Collective intelligence: Collaborating with digital workers

In his 2004 book “The Future of Work,” Thomas Malone, renowned organizational theorist and founding director of the MIT Center for Collective Intelligence, noted that new information technologies and inexpensive communications make it possible to distribute decision making more widely in organizations – supporting a shift from traditional centralized organizational chains-of-command to loose workplace hierarchies, democracies and markets. Malone uses Wikipedia as an example of how a group of loosely connected individuals, each with specialized knowledge, can collaboratively create an output that is exponentially more valuable than their individual contributions. This concept of shared or group intelligence that emerges from collaboration is an example of collective intelligence.

Fast forward nearly two decades and we’ve witnessed expanded examples of collective intelligence, whether it is the continued development of open-source software, the crowd-powered features of the Waze navigation app, or platforms like Innocentive that extend innovation challenges beyond the walls of a traditional organization. Each of these illustrate how technology and communications have created or augmented value from the diverse thoughts and inputs from diverse individuals. The organization of people, centered not around a direct-reporting chain but around a process, project, problem or opportunity, has delivered significant business value – increasing scalability, filling knowledge gaps, accelerating processes and reducing operational costs.

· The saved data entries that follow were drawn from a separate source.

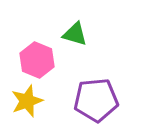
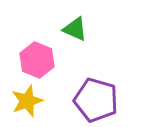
green triangle: moved 5 px up; rotated 8 degrees clockwise
purple pentagon: rotated 21 degrees clockwise
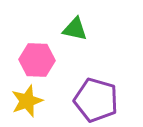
green triangle: rotated 12 degrees counterclockwise
pink hexagon: rotated 20 degrees counterclockwise
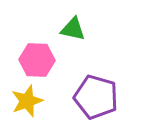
green triangle: moved 2 px left
purple pentagon: moved 3 px up
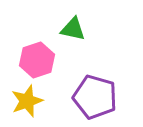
pink hexagon: rotated 20 degrees counterclockwise
purple pentagon: moved 1 px left
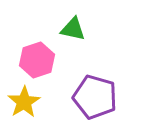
yellow star: moved 3 px left, 1 px down; rotated 12 degrees counterclockwise
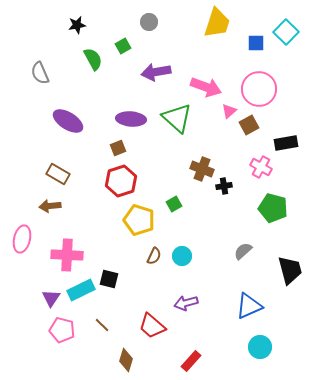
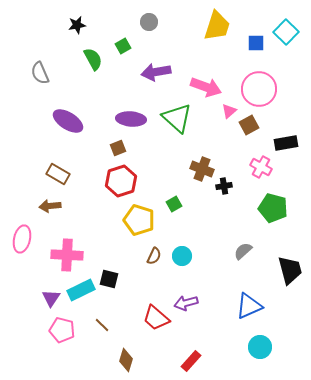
yellow trapezoid at (217, 23): moved 3 px down
red trapezoid at (152, 326): moved 4 px right, 8 px up
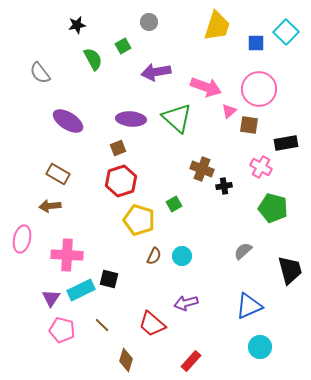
gray semicircle at (40, 73): rotated 15 degrees counterclockwise
brown square at (249, 125): rotated 36 degrees clockwise
red trapezoid at (156, 318): moved 4 px left, 6 px down
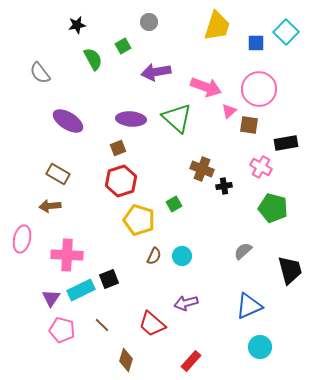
black square at (109, 279): rotated 36 degrees counterclockwise
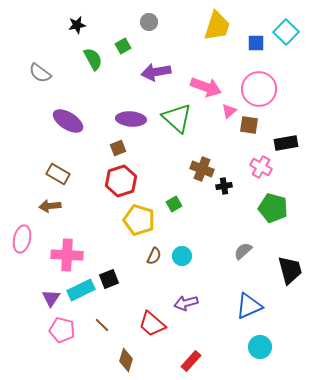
gray semicircle at (40, 73): rotated 15 degrees counterclockwise
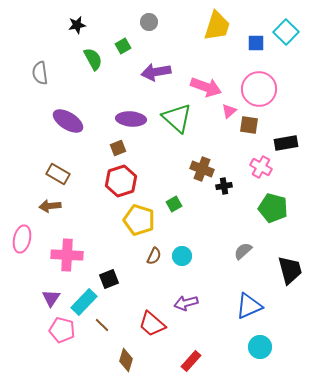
gray semicircle at (40, 73): rotated 45 degrees clockwise
cyan rectangle at (81, 290): moved 3 px right, 12 px down; rotated 20 degrees counterclockwise
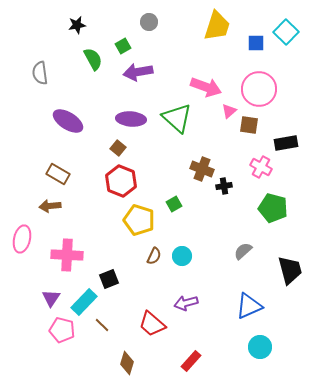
purple arrow at (156, 72): moved 18 px left
brown square at (118, 148): rotated 28 degrees counterclockwise
red hexagon at (121, 181): rotated 20 degrees counterclockwise
brown diamond at (126, 360): moved 1 px right, 3 px down
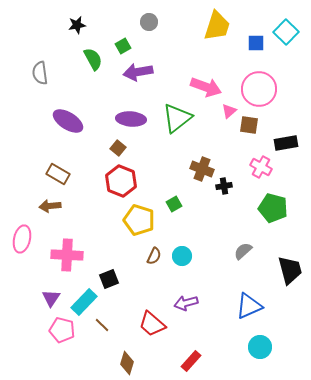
green triangle at (177, 118): rotated 40 degrees clockwise
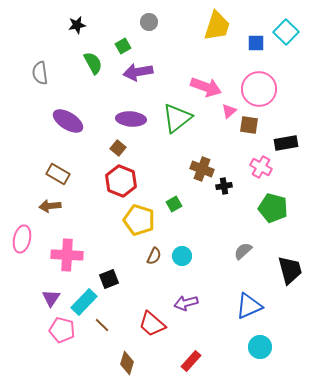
green semicircle at (93, 59): moved 4 px down
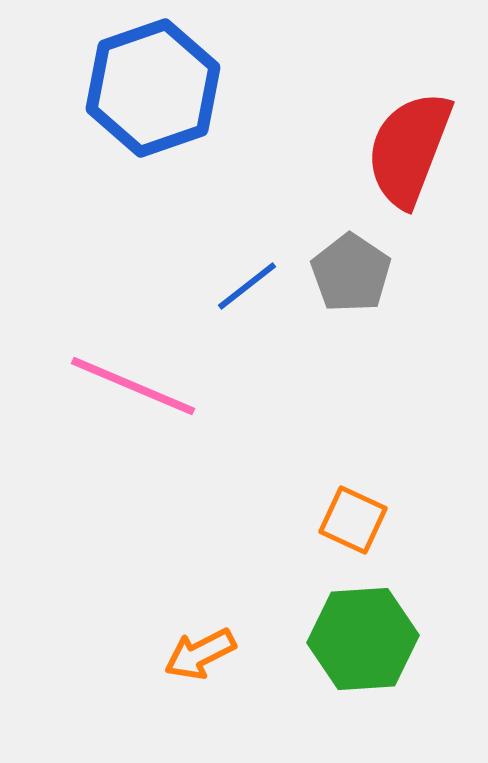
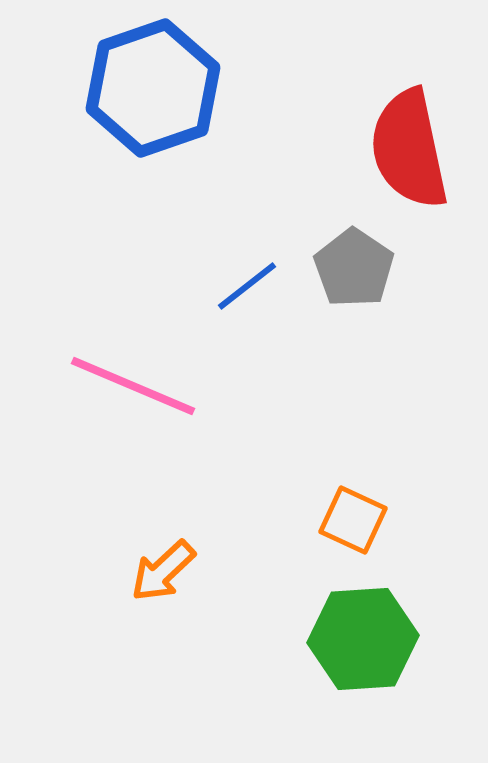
red semicircle: rotated 33 degrees counterclockwise
gray pentagon: moved 3 px right, 5 px up
orange arrow: moved 37 px left, 83 px up; rotated 16 degrees counterclockwise
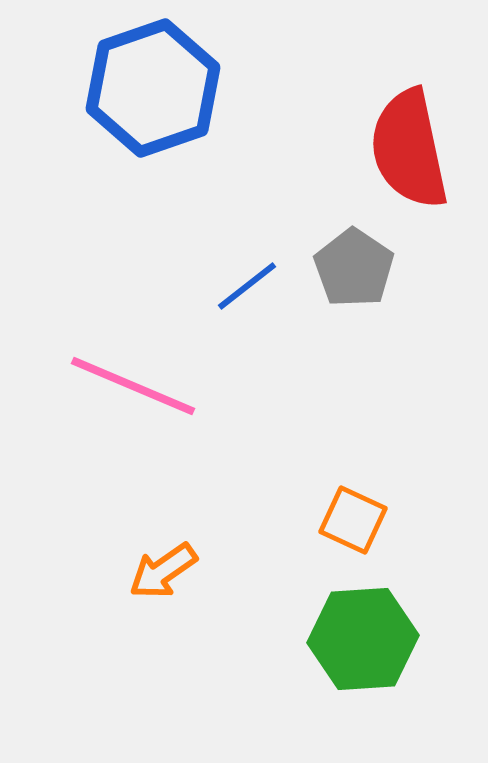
orange arrow: rotated 8 degrees clockwise
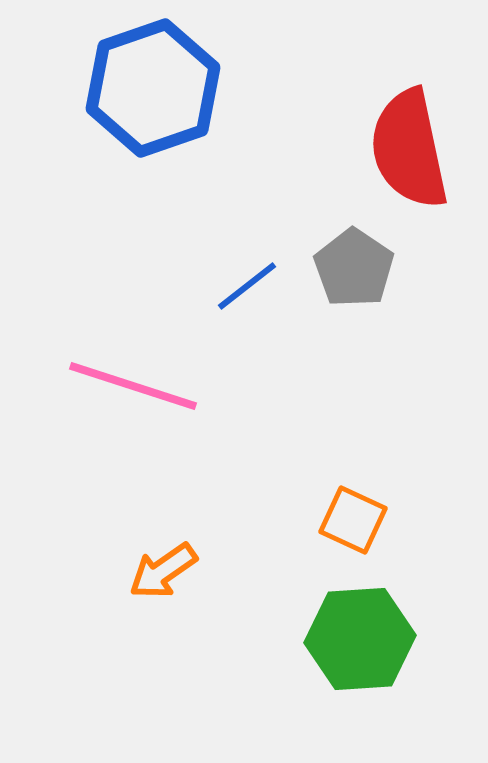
pink line: rotated 5 degrees counterclockwise
green hexagon: moved 3 px left
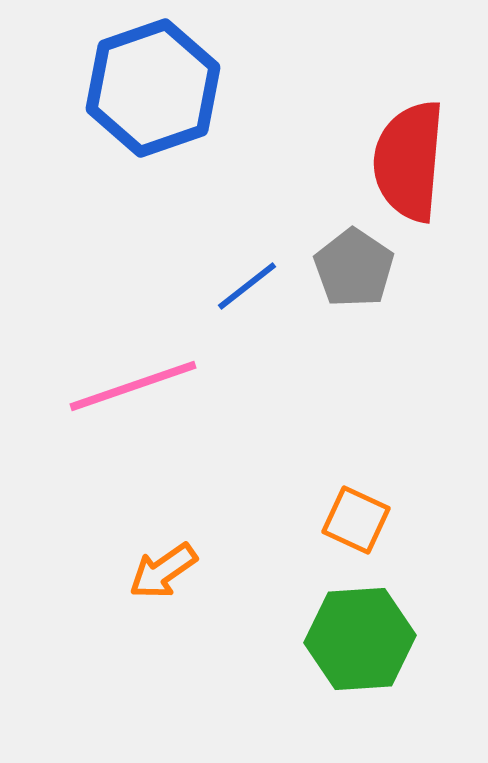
red semicircle: moved 12 px down; rotated 17 degrees clockwise
pink line: rotated 37 degrees counterclockwise
orange square: moved 3 px right
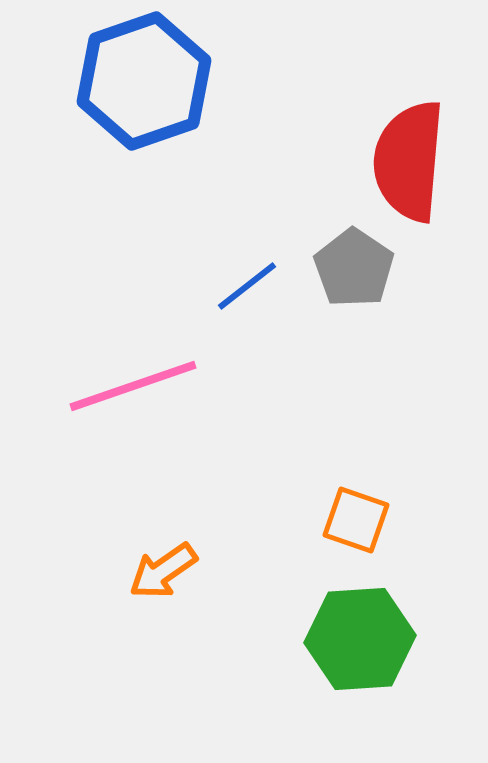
blue hexagon: moved 9 px left, 7 px up
orange square: rotated 6 degrees counterclockwise
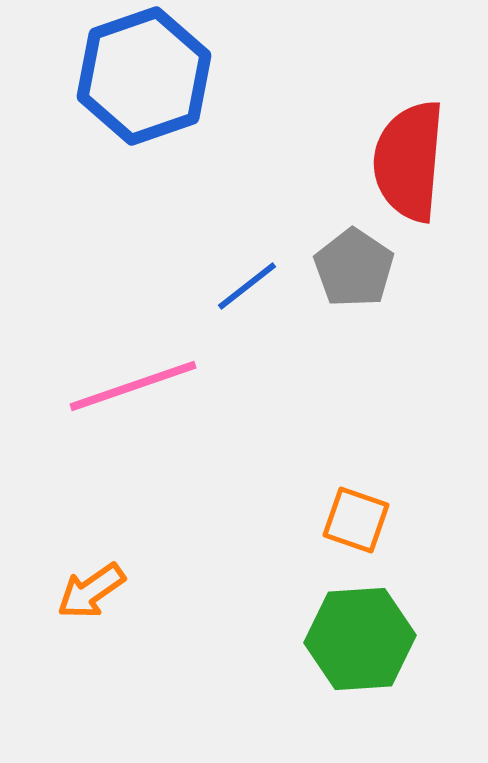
blue hexagon: moved 5 px up
orange arrow: moved 72 px left, 20 px down
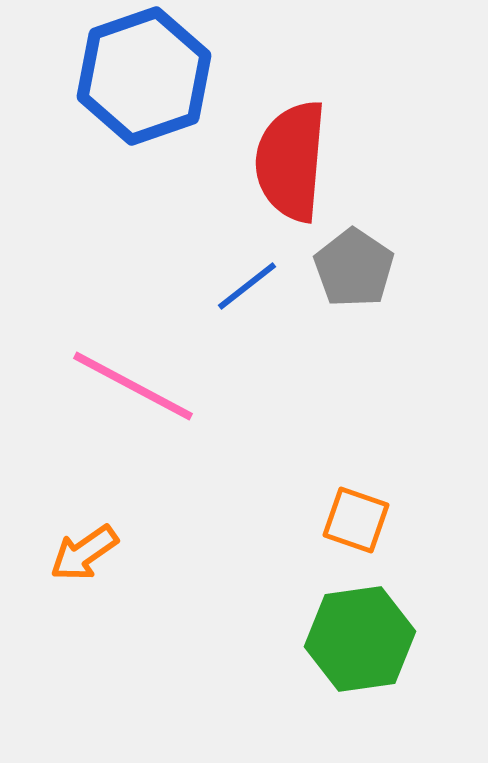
red semicircle: moved 118 px left
pink line: rotated 47 degrees clockwise
orange arrow: moved 7 px left, 38 px up
green hexagon: rotated 4 degrees counterclockwise
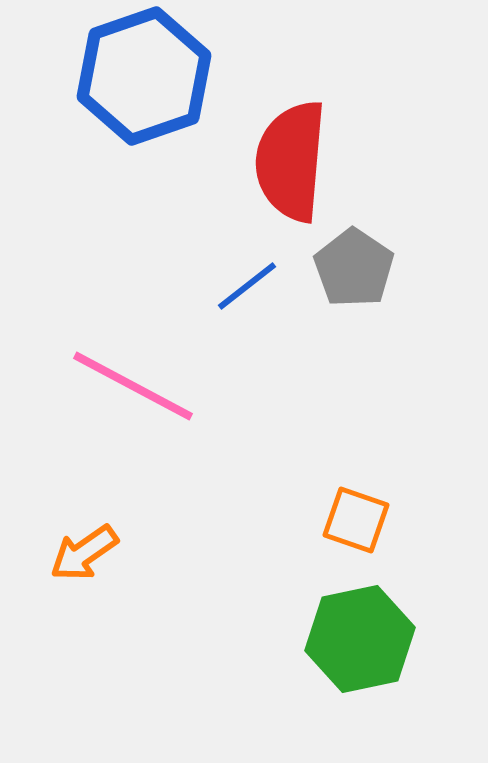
green hexagon: rotated 4 degrees counterclockwise
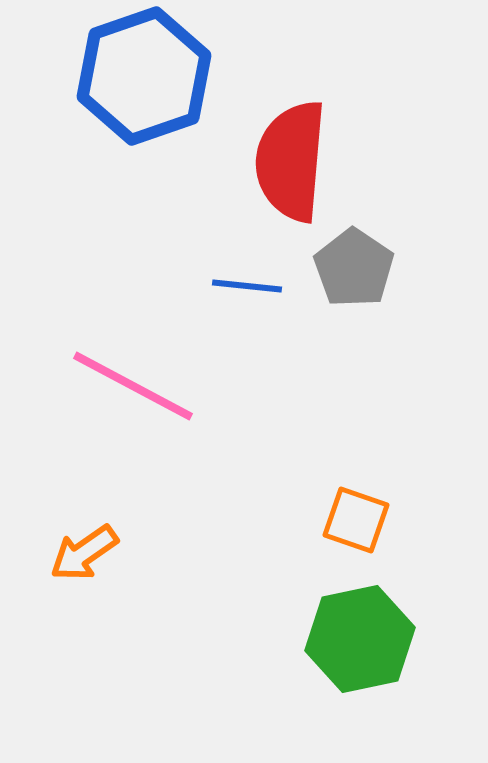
blue line: rotated 44 degrees clockwise
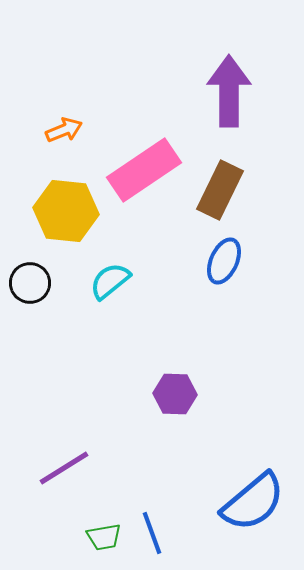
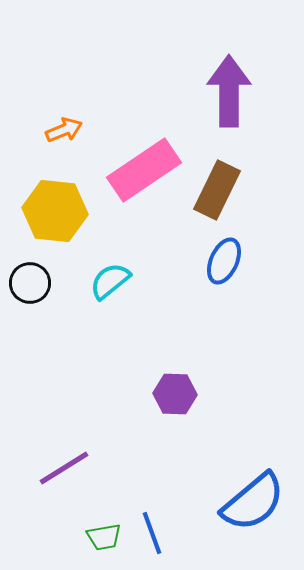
brown rectangle: moved 3 px left
yellow hexagon: moved 11 px left
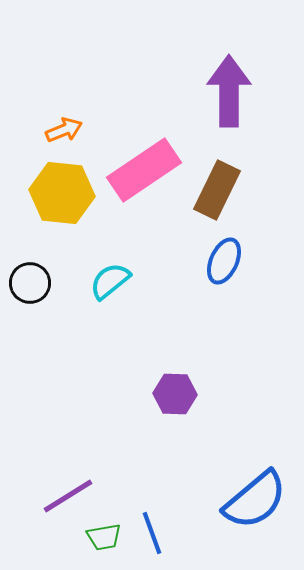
yellow hexagon: moved 7 px right, 18 px up
purple line: moved 4 px right, 28 px down
blue semicircle: moved 2 px right, 2 px up
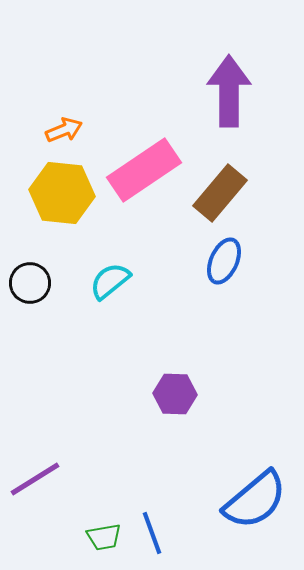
brown rectangle: moved 3 px right, 3 px down; rotated 14 degrees clockwise
purple line: moved 33 px left, 17 px up
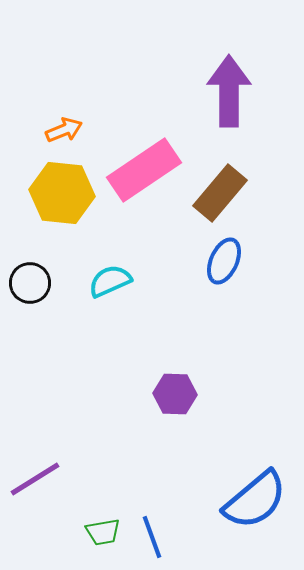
cyan semicircle: rotated 15 degrees clockwise
blue line: moved 4 px down
green trapezoid: moved 1 px left, 5 px up
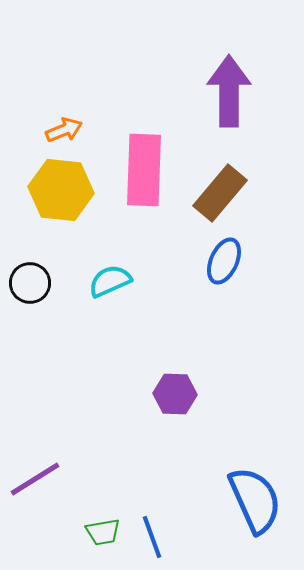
pink rectangle: rotated 54 degrees counterclockwise
yellow hexagon: moved 1 px left, 3 px up
blue semicircle: rotated 74 degrees counterclockwise
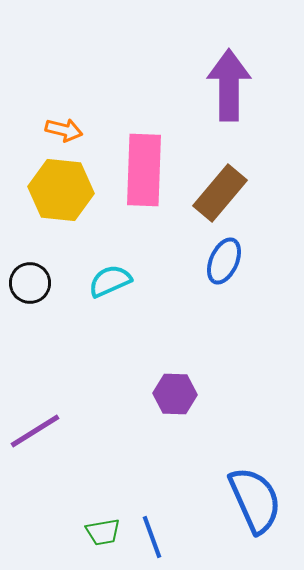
purple arrow: moved 6 px up
orange arrow: rotated 36 degrees clockwise
purple line: moved 48 px up
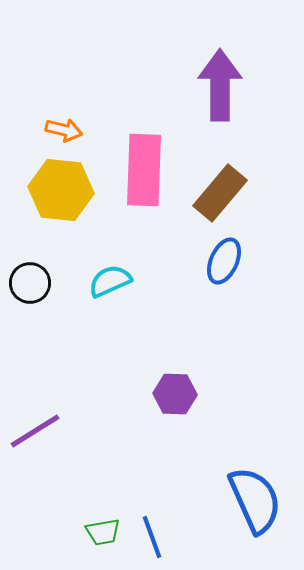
purple arrow: moved 9 px left
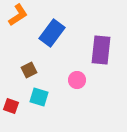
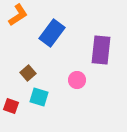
brown square: moved 1 px left, 3 px down; rotated 14 degrees counterclockwise
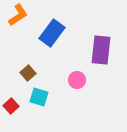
red square: rotated 28 degrees clockwise
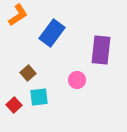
cyan square: rotated 24 degrees counterclockwise
red square: moved 3 px right, 1 px up
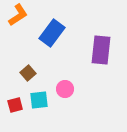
pink circle: moved 12 px left, 9 px down
cyan square: moved 3 px down
red square: moved 1 px right; rotated 28 degrees clockwise
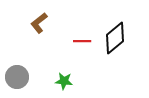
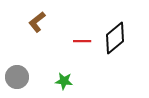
brown L-shape: moved 2 px left, 1 px up
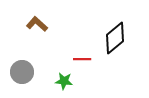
brown L-shape: moved 2 px down; rotated 80 degrees clockwise
red line: moved 18 px down
gray circle: moved 5 px right, 5 px up
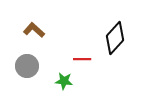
brown L-shape: moved 3 px left, 6 px down
black diamond: rotated 8 degrees counterclockwise
gray circle: moved 5 px right, 6 px up
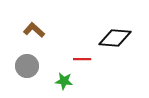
black diamond: rotated 52 degrees clockwise
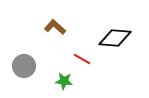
brown L-shape: moved 21 px right, 3 px up
red line: rotated 30 degrees clockwise
gray circle: moved 3 px left
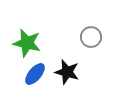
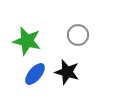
gray circle: moved 13 px left, 2 px up
green star: moved 2 px up
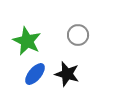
green star: rotated 12 degrees clockwise
black star: moved 2 px down
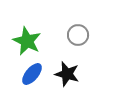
blue ellipse: moved 3 px left
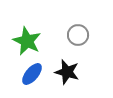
black star: moved 2 px up
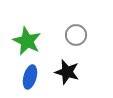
gray circle: moved 2 px left
blue ellipse: moved 2 px left, 3 px down; rotated 25 degrees counterclockwise
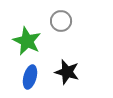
gray circle: moved 15 px left, 14 px up
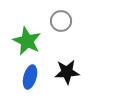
black star: rotated 20 degrees counterclockwise
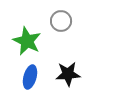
black star: moved 1 px right, 2 px down
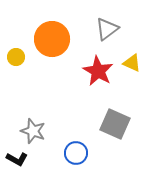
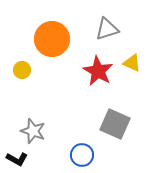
gray triangle: rotated 20 degrees clockwise
yellow circle: moved 6 px right, 13 px down
blue circle: moved 6 px right, 2 px down
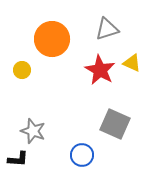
red star: moved 2 px right, 1 px up
black L-shape: moved 1 px right; rotated 25 degrees counterclockwise
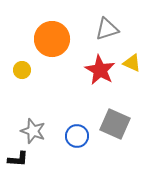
blue circle: moved 5 px left, 19 px up
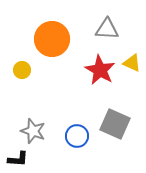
gray triangle: rotated 20 degrees clockwise
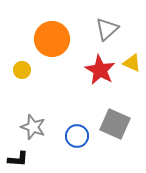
gray triangle: rotated 45 degrees counterclockwise
gray star: moved 4 px up
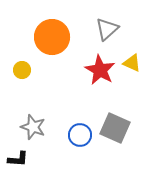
orange circle: moved 2 px up
gray square: moved 4 px down
blue circle: moved 3 px right, 1 px up
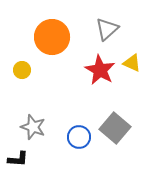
gray square: rotated 16 degrees clockwise
blue circle: moved 1 px left, 2 px down
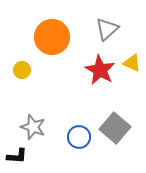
black L-shape: moved 1 px left, 3 px up
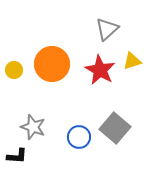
orange circle: moved 27 px down
yellow triangle: moved 2 px up; rotated 42 degrees counterclockwise
yellow circle: moved 8 px left
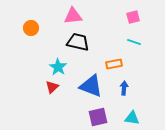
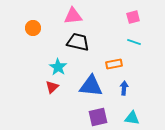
orange circle: moved 2 px right
blue triangle: rotated 15 degrees counterclockwise
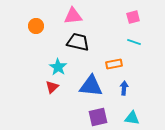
orange circle: moved 3 px right, 2 px up
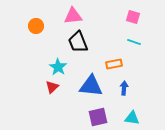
pink square: rotated 32 degrees clockwise
black trapezoid: rotated 125 degrees counterclockwise
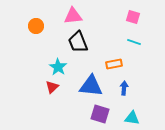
purple square: moved 2 px right, 3 px up; rotated 30 degrees clockwise
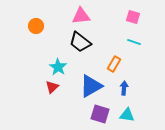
pink triangle: moved 8 px right
black trapezoid: moved 2 px right; rotated 30 degrees counterclockwise
orange rectangle: rotated 49 degrees counterclockwise
blue triangle: rotated 35 degrees counterclockwise
cyan triangle: moved 5 px left, 3 px up
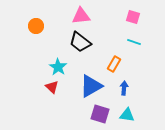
red triangle: rotated 32 degrees counterclockwise
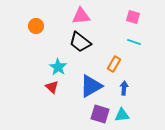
cyan triangle: moved 5 px left; rotated 14 degrees counterclockwise
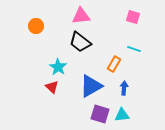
cyan line: moved 7 px down
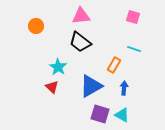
orange rectangle: moved 1 px down
cyan triangle: rotated 35 degrees clockwise
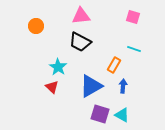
black trapezoid: rotated 10 degrees counterclockwise
blue arrow: moved 1 px left, 2 px up
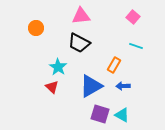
pink square: rotated 24 degrees clockwise
orange circle: moved 2 px down
black trapezoid: moved 1 px left, 1 px down
cyan line: moved 2 px right, 3 px up
blue arrow: rotated 96 degrees counterclockwise
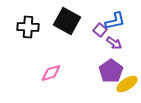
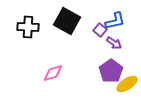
pink diamond: moved 2 px right
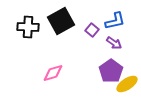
black square: moved 6 px left; rotated 32 degrees clockwise
purple square: moved 8 px left
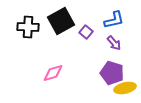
blue L-shape: moved 1 px left, 1 px up
purple square: moved 6 px left, 2 px down
purple arrow: rotated 14 degrees clockwise
purple pentagon: moved 1 px right, 2 px down; rotated 20 degrees counterclockwise
yellow ellipse: moved 2 px left, 4 px down; rotated 20 degrees clockwise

Enter Artificial Intelligence
Though Artificial Intelligence (AI) is more than 60 years old, it is only over the last decade or so that it has finally outlived its hype and began delivering on its promises. Today, big data is supported by the affordability of massive, scalable data storage solutions – economics that have spawned incredible growth in advanced analytics and machine learning capabilities. Accompanied by technological advancements that drastically increased computing power, AI use cases are now prevalent across nearly every financial services business function and across a growing number of industries.